Edwards Axela Sheath

Indications: The Edwards Axela sheath is indicated for the introduction and removal of devices used with the Edwards SAPIEN 3 Ultra delivery system.

Contraindications: There are no known contraindications.

Warnings: The devices are designed, intended, and distributed for single use only. Do not resterilize or reuse the devices. There are no data to support the sterility, nonpyrogenicity, and functionality of the devices after reprocessing.

Precautions: Caution should be used in vessels that have diameters less than 5.5 mm as it may preclude safe placement of the 14F Edwards Axela sheath. For subclavian/axillary vessels with the 29mm SAPIEN 3 Ultra delivery system, caution should be used in vessels that have diameters less than 6.0 mm as it may preclude safe placement of the 14F Edwards Axela sheath. Use caution in tortuous or calcified vessels that would prevent safe entry of the sheath. Do not use the Edwards Axela sheath if the packaging sterile barriers and any components have been opened or damaged or the expiration date has elapsed. When inserting, manipulating or withdrawing a device through the sheath, always maintain sheath position. When puncturing, suturing or incising the tissue near the sheath, use caution to avoid damage to the sheath.

Potential Adverse Events: Complications associated with standard catheterization and use of angiography include, but are not limited to, injury including perforation or dissection of vessels, thrombosis and/or plaque dislodgement which may result in emboli formation, distal vessel obstruction, hemorrhage, infection, and/or death.

Edwards Crimper

Indications: The Edwards Crimper is indicated for use in preparing the Edwards SAPIEN 3 Ultra transcatheter heart valve and the Edwards SAPIEN 3 transcatheter heart valve for implantation.

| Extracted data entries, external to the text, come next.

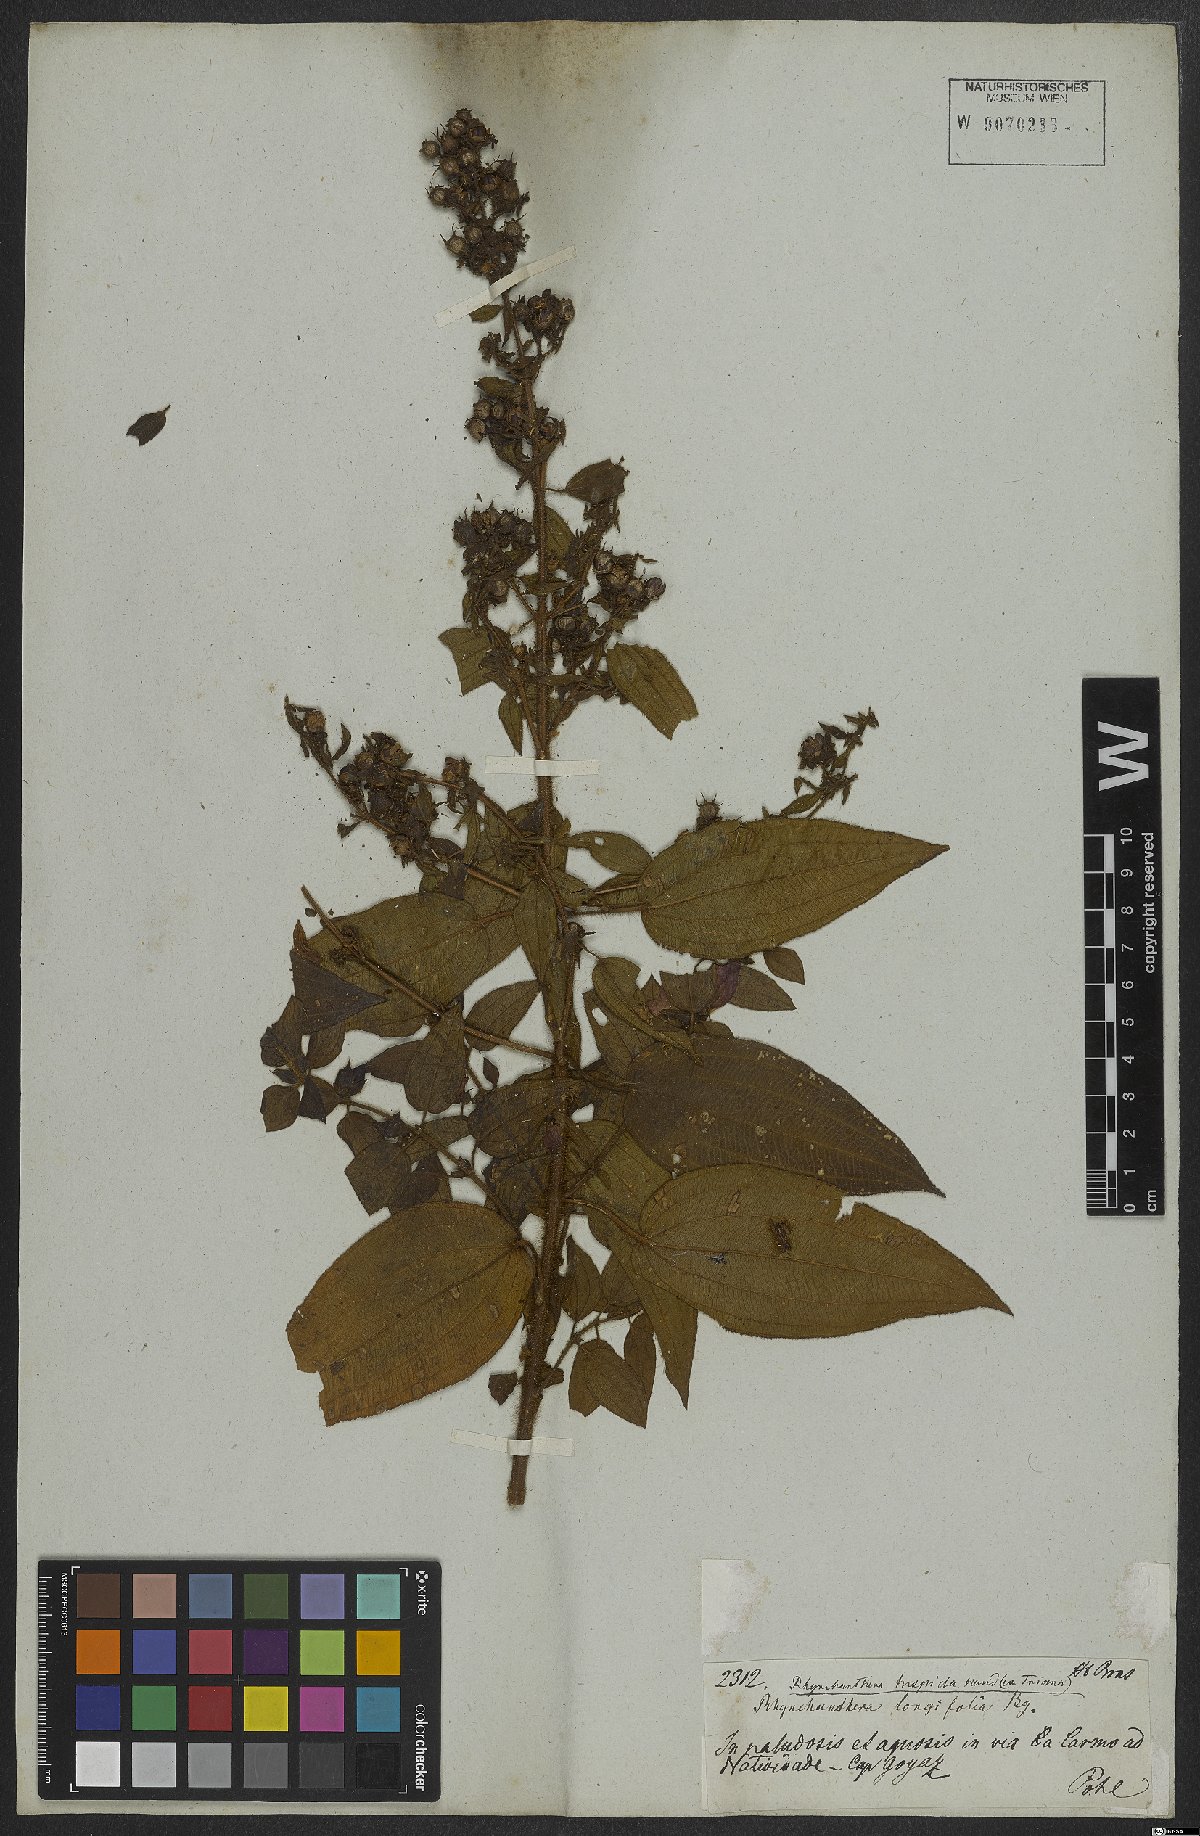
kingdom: Plantae
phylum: Tracheophyta
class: Magnoliopsida
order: Myrtales
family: Melastomataceae
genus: Rhynchanthera
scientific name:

Contraindications: There are no known contraindications.

Warnings: The devices are designed, intended, and distributed for single use only. Do not resterilize or reuse the devices. There are no data to support the sterility, nonpyrogenicity, and functionality of the devices after reprocessing.

Precautions: For special considerations associated with the use of the Edwards Crimper prior to THV implantation, refer to the THV Instructions for Use.

Potential Adverse Events: There are no known potential adverse events associated with the Edwards Crimper.

CAUTION: Federal (United States) law restricts this device to sale by or on the order of a physician.